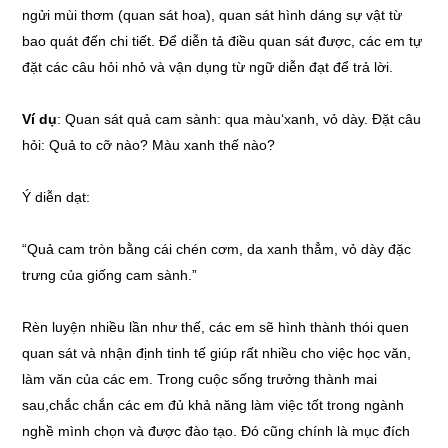
ngửi mùi thơm (quan sát hoa), quan sát hình dáng sự vật từ
bao quát đến chi tiết. Để diễn tả điều quan sát được, các em tự
đặt các câu hỏi nhỏ và vận dụng từ ngữ diễn đạt để trả lời.
Ví dụ
: Quan sát quả cam sành: qua màu‘xanh, vỏ dày. Đặt câu
hỏi: Quả to cỡ nào? Màu xanh thế nào?
Ý diễn dạt:
“Quả cam tròn bằng cái chén cơm, da xanh thẳm, vỏ dày đặc
trưng của giống cam sành.”
Rèn luyện nhiều lần như thế, các em sẽ hình thành thói quen
quan sát và nhận định tinh tế giúp rất nhiều cho việc học văn,
làm văn của các em. Trong cuộc sống trưởng thành mai
sau,chắc chắn các em đủ khả năng làm việc tốt trong ngành
nghề mình chọn và được đào tạo. Đó cũng chính là mục đích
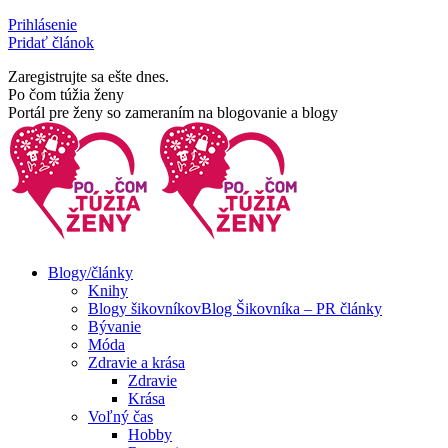
Skip
Prihlásenie
to
Pridať článok
content
Zaregistrujte sa ešte dnes.
Facebook
Rss
Po čom túžia ženy
page
page
Portál pre ženy so zameraním na blogovanie a blogy
opens
opens
in
in
new
new
window
window
Blogy/články
Knihy
Blogy šikovníkov
Blog Šikovníka – PR články
Bývanie
Móda
Zdravie a krása
Zdravie
Krása
Voľný čas
Hobby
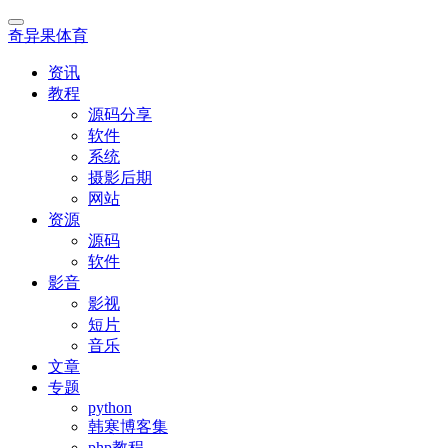
奇异果体育
资讯
教程
源码分享
软件
系统
摄影后期
网站
资源
源码
软件
影音
影视
短片
音乐
文章
专题
python
韩寒博客集
php教程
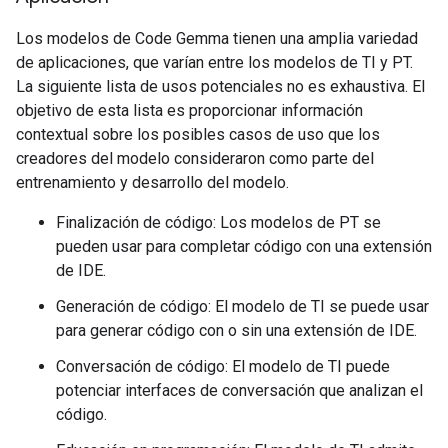
Los modelos de Code Gemma tienen una amplia variedad
de aplicaciones, que varían entre los modelos de TI y PT.
La siguiente lista de usos potenciales no es exhaustiva. El
objetivo de esta lista es proporcionar información
contextual sobre los posibles casos de uso que los
creadores del modelo consideraron como parte del
entrenamiento y desarrollo del modelo.
Finalización de código: Los modelos de PT se
pueden usar para completar código con una extensión
de IDE.
Generación de código: El modelo de TI se puede usar
para generar código con o sin una extensión de IDE.
Conversación de código: El modelo de TI puede
potenciar interfaces de conversación que analizan el
código.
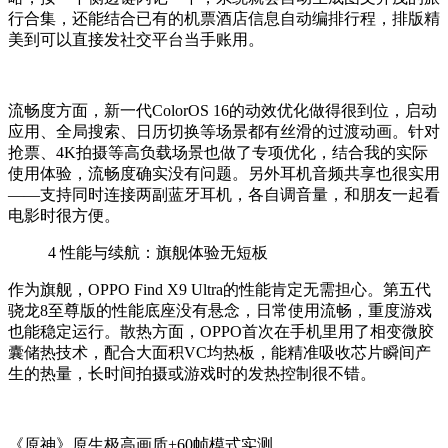
行合集，还能结合已有的机票酒店信息自动编排行程，排版精
美到可以直接发社交平台当手账用。
流畅度方面，新一代ColorOS 16的动效优化做得很到位，启动
应用、全局搜索、日历切换等场景都有丝滑的过渡动画。针对
抢票、4K拍摄等高负载场景也做了专项优化，结合我的实际
使用体验，流畅度确实没有问题。另外耳机音频共享也很实用
——支持同时连接两副蓝牙耳机，各自调音量，和朋友一起看
电影时很方便。
4
性能与续航：旗舰体验无短板
作为旗舰，OPPO Find X9 Ultra的性能肯定无需担心。第五代
骁龙8至尊版的性能底座没有悬念，日常使用流畅，重度游戏
也能稳定运行。散热方面，OPPO首次在手机里用了相变微胶
囊储热技术，配合大面积VC均热板，能精准吸收芯片瞬间产
生的热量，长时间拍摄或游戏时的发热控制很不错。
《原神》原生极高画质+60帧模式实测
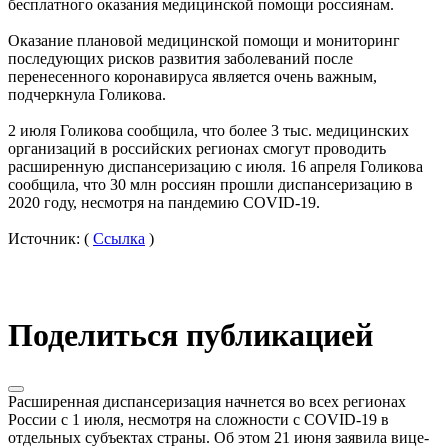
бесплатного оказания медицинской помощи россиянам.
Оказание плановой медицинской помощи и мониторинг
последующих рисков развития заболеваний после
перенесенного коронавируса является очень важным,
подчеркнула Голикова.
2 июля Голикова сообщила, что более 3 тыс. медицинских
организаций в российских регионах смогут проводить
расширенную диспансеризацию с июля. 16 апреля Голикова
сообщила, что 30 млн россиян прошли диспансеризацию в
2020 году, несмотря на пандемию COVID-19.
Источник: (
Ссылка
)
Поделиться публикацией
Расширенная диспансеризация начнется во всех регионах
России с 1 июля, несмотря на сложности с COVID-19 в
отдельных субъектах страны. Об этом 21 июня заявила вице-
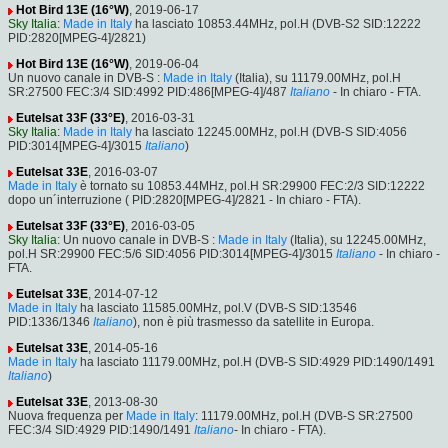
Hot Bird 13E (16°W)
, 2019-06-17
Sky Italia
:
Made in Italy
ha lasciato 10853.44MHz, pol.H (DVB-S2 SID:12222
PID:2820[MPEG-4]/2821)
Hot Bird 13E (16°W)
, 2019-06-04
Un nuovo canale in DVB-S :
Made in Italy
(Italia), su 11179.00MHz, pol.H
SR:27500 FEC:3/4 SID:4992 PID:486[MPEG-4]/487
Italiano
- In chiaro - FTA.
Eutelsat 33F (33°E)
, 2016-03-31
Sky Italia
:
Made in Italy
ha lasciato 12245.00MHz, pol.H (DVB-S SID:4056
PID:3014[MPEG-4]/3015
Italiano
)
Eutelsat 33E
, 2016-03-07
Made in Italy
è tornato su 10853.44MHz, pol.H SR:29900 FEC:2/3 SID:12222
dopo un´interruzione ( PID:2820[MPEG-4]/2821 - In chiaro - FTA).
Eutelsat 33F (33°E)
, 2016-03-05
Sky Italia
: Un nuovo canale in DVB-S :
Made in Italy
(Italia), su 12245.00MHz,
pol.H SR:29900 FEC:5/6 SID:4056 PID:3014[MPEG-4]/3015
Italiano
- In chiaro -
FTA.
Eutelsat 33E
, 2014-07-12
Made in Italy
ha lasciato 11585.00MHz, pol.V (DVB-S SID:13546
PID:1336/1346
Italiano
), non è più trasmesso da satellite in Europa.
Eutelsat 33E
, 2014-05-16
Made in Italy
ha lasciato 11179.00MHz, pol.H (DVB-S SID:4929 PID:1490/1491
Italiano
)
Eutelsat 33E
, 2013-08-30
Nuova frequenza per
Made in Italy
: 11179.00MHz, pol.H (DVB-S SR:27500
FEC:3/4 SID:4929 PID:1490/1491
Italiano
- In chiaro - FTA).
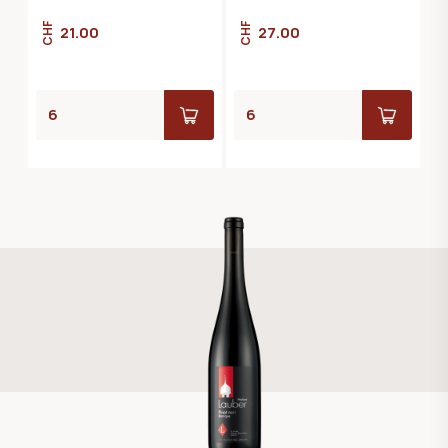
CHF
CHF
21.00
27.00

### Goal of the exercise:
Every line from the one containing "ha lasciato 11179.00MHz, pol.H" to the final line of the records should be duplicated exactly; no picture is to be copied.

### Exercise answer:
ha lasciato 11179.00MHz, pol.H (DVB-S SID:4929 PID:1490/1491
Italiano
)
Eutelsat 33E
, 2013-08-30
Nuova frequenza per
Made in Italy
: 11179.00MHz, pol.H (DVB-S SR:27500
FEC:3/4 SID:4929 PID:1490/1491
Italiano
- In chiaro - FTA).
CHF
CHF
21.00
27.00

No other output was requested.